Draw a line between high-risk tasks that really do require your expertise and lower-risk work that you can delegate without concern. Let go to build capability in others and free up time to engage in work where you add the greatest value. And celebrate others’ solutions and resist the temptation to point out how you would have done it differently.
“My need for closure results in communications that create unnecessary work and stress for others and drive future interactions back to me.”
An overemphasis on completeness for completeness’s sake creates unnecessary stress for your team members and may send them off chasing unclear objectives that don’t align with the team’s overall work. This happens in quick moments when, for example, you fire off ill-thought-out emails late at night to cross things off your to do list, but provide poorly thought-out directions that initiates a frenzy of activity around you.
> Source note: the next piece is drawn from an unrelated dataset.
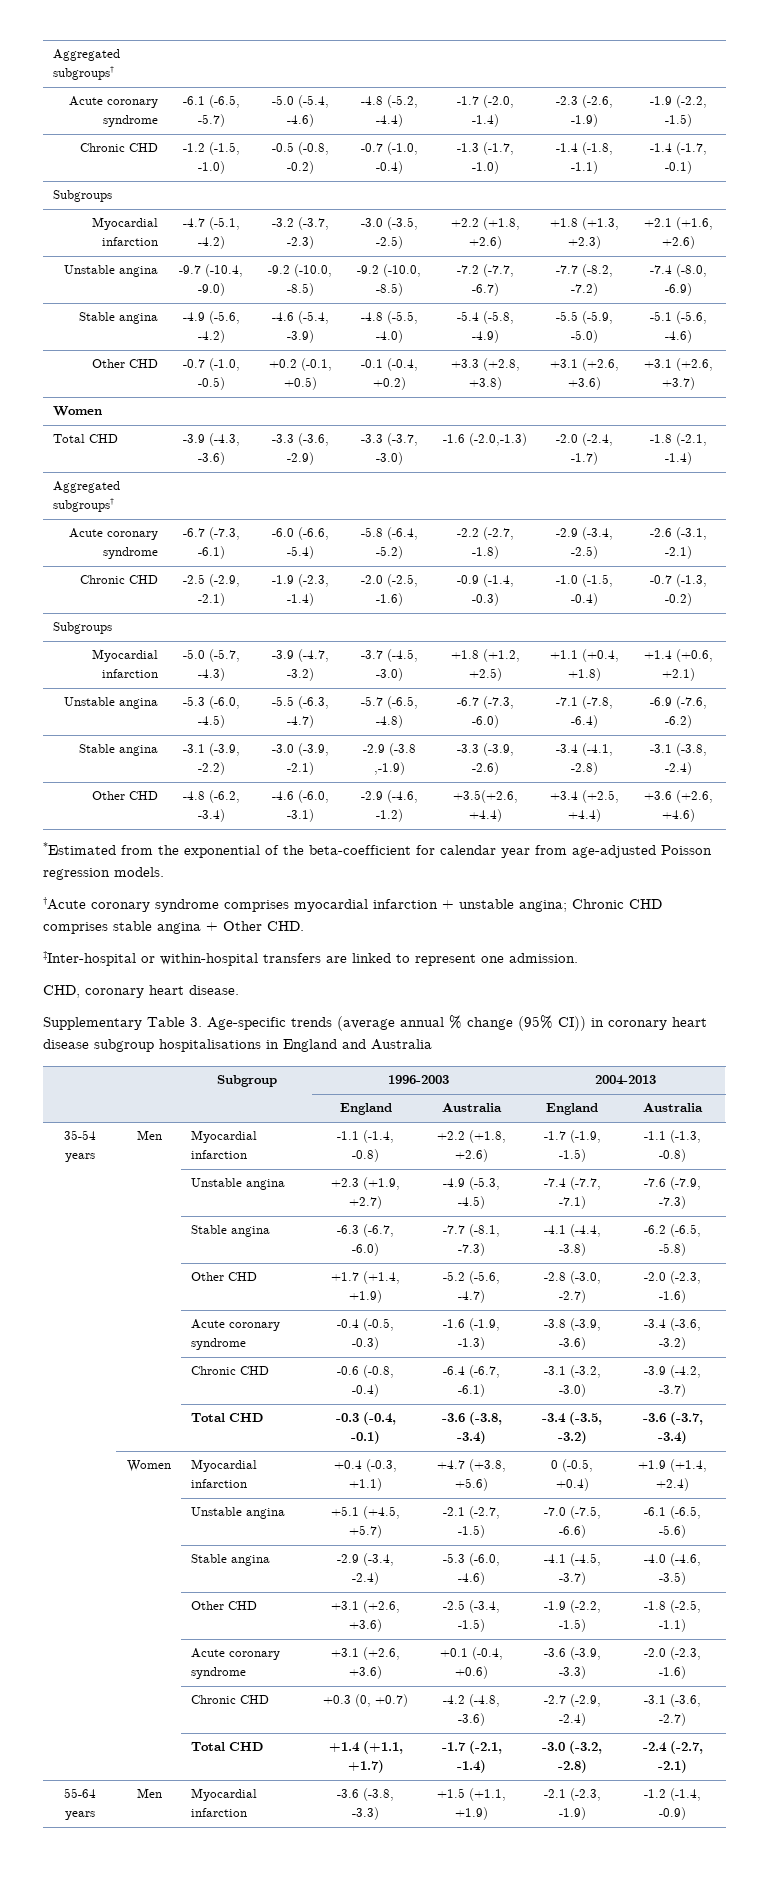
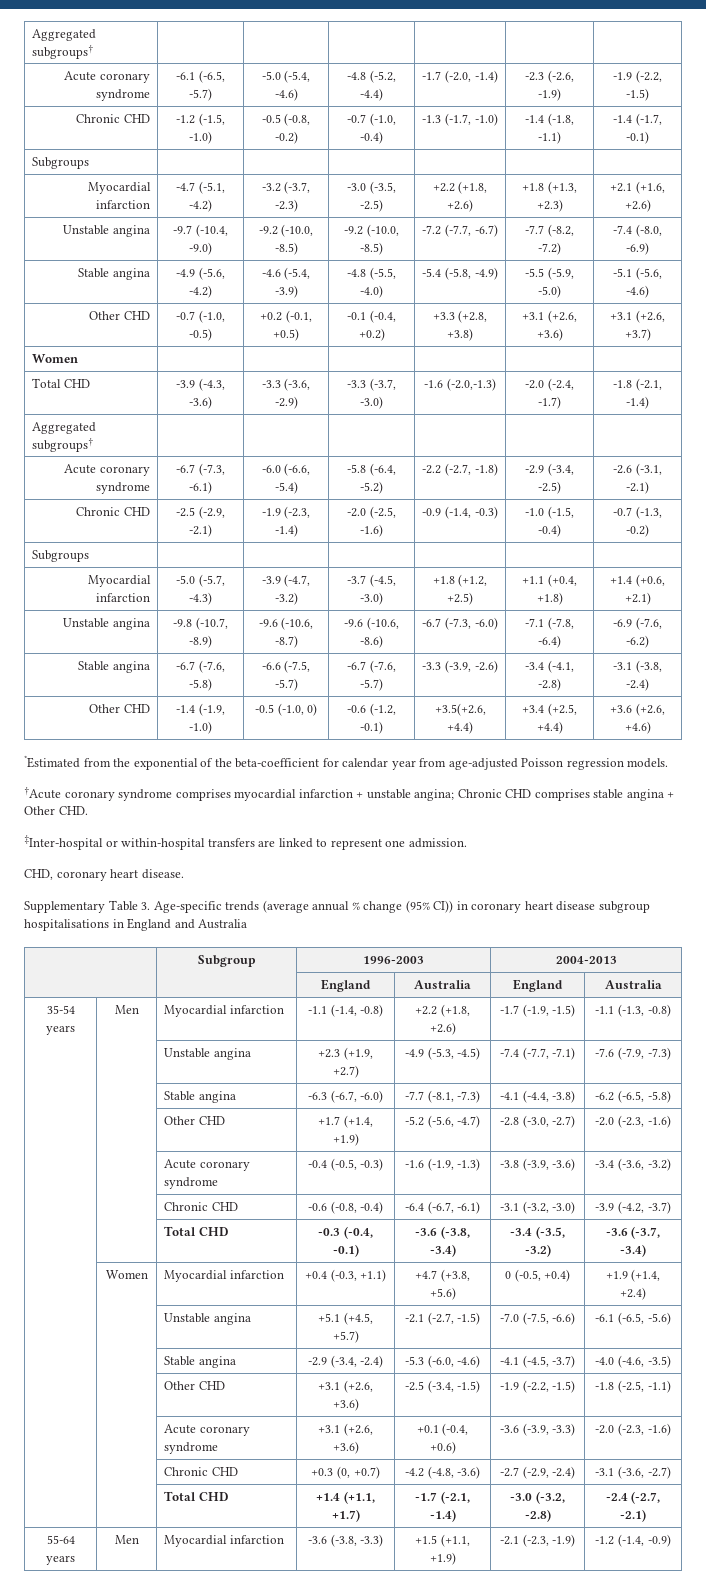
[182,696,240,709] [197,715,225,728] [271,696,329,709] [286,715,314,728] [360,696,418,709] [375,715,403,728] -5.3 (-6.0, -4.5) | -5.5 (-6.3, -4.7) | -5.7 (-6.5, -4.8) -> [173,617,228,630] [189,635,212,648] [258,617,314,630] [274,635,298,648] [344,617,399,630] [360,635,383,648] -9.8 (-10.7, -8.9) | -9.6 (-10.6, -8.7) | -9.6 (-10.6, -8.6)
[182,743,240,756] [197,762,225,775] [271,743,329,756] [286,762,314,775] [362,743,416,756] [373,762,405,775] -3.1 (-3.9, -2.2) | -3.0 (-3.9, -2.1) | -2.9 (-3.8 ,-1.9) -> [176,660,225,673] [189,678,212,691] [261,660,311,673] [274,678,298,691] [347,660,396,673] [360,678,383,691] -6.7 (-7.6, -5.8) | -6.6 (-7.5, -5.7) | -6.7 (-7.6, -5.7)
[182,790,240,803] [197,809,225,822] [271,790,329,803] [286,809,314,822] [360,790,418,803] [375,809,403,822] -4.8 (-6.2, -3.4) | -4.6 (-6.0, -3.1) | -2.9 (-4.6, -1.2) -> [176,703,225,716] [189,721,212,734] [254,703,318,716] [347,703,396,716] [360,721,383,734] -1.4 (-1.9, -1.0) | -0.5 (-1.0, 0) | -0.6 (-1.2, -0.1)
Remind yourself that closure — or an empty email inbox — should not be a priority aim. To experiment with what this feels like, don’t answer all emails. Let non-priority work or requests either wait or slide off your radar screen altogether. Skip a meeting and see if people notice.
“My discomfort with ambiguity and managing adaptation as a project unfolds results in excessive collaborative work to overly perfect or obtain buy-in for a plan.”
Ambiguity-averse people never have enough information, a clear-enough process, or a perfect-enough plan — and so they always seek more data, more-thorough processes, and a better strategy. Their demands for these things consume hours of others’ time.
Focus on being directionally correct and remain open to adapting ideas and plans as new information comes in. Look to produce a solution in 20 minutes that helps move a plan ahead, rather than spending three hours to get to a more-accurate solution or employ a more thorough process.
“FOMO drives me to engage in collaborative work that creates overload.”
Too often, FOMO drives unproductive choices to jump into new collaborative projects. You may end up in projects that overburden you and that aren’t well aligned with who you really want to be or what you really want from your career.
Before jumping into a new project, make sure that your plans aren’t driven by an emotional, knee-jerk reaction based on fear or social comparison. Cultivate relationships in your network with people who know you well. Tap these people to develop a counter-narrative that might help you avoid making a decision based on FOMO rather than doing what is truly best for you.
Ninety percent of the people I interviewed were clearly exhausted and burned out — not from the actual workload but from collaborative demands rising exponentially before and throughout the pandemic. Yet, about one in 10 were living life more on their terms today, resulting in both higher performance and resilience at work — and thriving outside of work. A fundamental key to my 10-percenters’ success was that they were more aware of triggers that led them to jump into unproductive collaborations. Think about it: Many of us today have a historically unprecedented ability to shape what we do and who we do it with that generations before us would envy. Why give this gift up?